[transfer learning tutorial] ConnectionResetError: [Errno 104] Connection reset by peer

Running the Python code for transfer learning I get the following error after training and val is finished successfully:

Exception ignored in: <bound method _DataLoaderIter.__del__ of <torch.utils.data.dataloader._DataLoaderIter object at 0x7f5e12c249b0>>
Traceback (most recent call last):
  File "/scratch/sjn-p3/anaconda/anaconda3/lib/python3.6/site-packages/torch/utils/data/dataloader.py", line 399, in __del__
  File "/scratch/sjn-p3/anaconda/anaconda3/lib/python3.6/site-packages/torch/utils/data/dataloader.py", line 378, in _shutdown_workers
  File "/scratch/sjn-p3/anaconda/anaconda3/lib/python3.6/multiprocessing/queues.py", line 337, in get
    return _ForkingPickler.loads(res)
  File "/scratch/sjn-p3/anaconda/anaconda3/lib/python3.6/site-packages/torch/multiprocessing/reductions.py", line 151, in rebuild_storage_fd
    fd = df.detach()
  File "/scratch/sjn-p3/anaconda/anaconda3/lib/python3.6/multiprocessing/resource_sharer.py", line 58, in detach
    return reduction.recv_handle(conn)
  File "/scratch/sjn-p3/anaconda/anaconda3/lib/python3.6/multiprocessing/reduction.py", line 182, in recv_handle
    return recvfds(s, 1)[0]
  File "/scratch/sjn-p3/anaconda/anaconda3/lib/python3.6/multiprocessing/reduction.py", line 153, in recvfds
    msg, ancdata, flags, addr = sock.recvmsg(1, socket.CMSG_LEN(bytes_size))
ConnectionResetError: [Errno 104] Connection reset by peer

Your issue might be related to this thread.
Which PyTorch version are you using?
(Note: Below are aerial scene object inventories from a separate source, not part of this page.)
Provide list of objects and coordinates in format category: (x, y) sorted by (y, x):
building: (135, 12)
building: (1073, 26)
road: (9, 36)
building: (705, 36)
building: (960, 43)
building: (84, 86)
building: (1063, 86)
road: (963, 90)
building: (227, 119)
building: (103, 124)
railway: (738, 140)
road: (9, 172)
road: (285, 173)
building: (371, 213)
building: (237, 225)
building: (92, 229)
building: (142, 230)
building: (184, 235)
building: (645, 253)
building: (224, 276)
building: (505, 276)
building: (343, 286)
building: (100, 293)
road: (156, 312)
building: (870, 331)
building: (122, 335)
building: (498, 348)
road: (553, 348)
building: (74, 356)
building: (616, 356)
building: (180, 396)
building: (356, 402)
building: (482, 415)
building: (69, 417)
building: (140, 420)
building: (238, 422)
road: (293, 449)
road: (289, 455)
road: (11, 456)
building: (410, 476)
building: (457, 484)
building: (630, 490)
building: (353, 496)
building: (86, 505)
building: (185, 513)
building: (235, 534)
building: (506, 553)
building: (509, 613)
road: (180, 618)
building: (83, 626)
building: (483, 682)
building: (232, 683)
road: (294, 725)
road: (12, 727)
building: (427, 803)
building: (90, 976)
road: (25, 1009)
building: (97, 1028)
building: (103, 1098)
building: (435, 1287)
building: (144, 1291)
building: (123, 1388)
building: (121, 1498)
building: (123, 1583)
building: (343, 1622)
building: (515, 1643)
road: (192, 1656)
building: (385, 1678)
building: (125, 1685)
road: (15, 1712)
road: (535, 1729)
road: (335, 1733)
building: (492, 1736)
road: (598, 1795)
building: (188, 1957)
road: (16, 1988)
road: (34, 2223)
As the PR was recently merged, you might want to install the preview or build from source.

1 Like

Hello, I installed this following the command given in pytorch official website.

I have

>>> torch.__version__

and I have:

Python 3.6.4 |Anaconda custom (64-bit)| (default, Jan 16 2018, 18:10:19)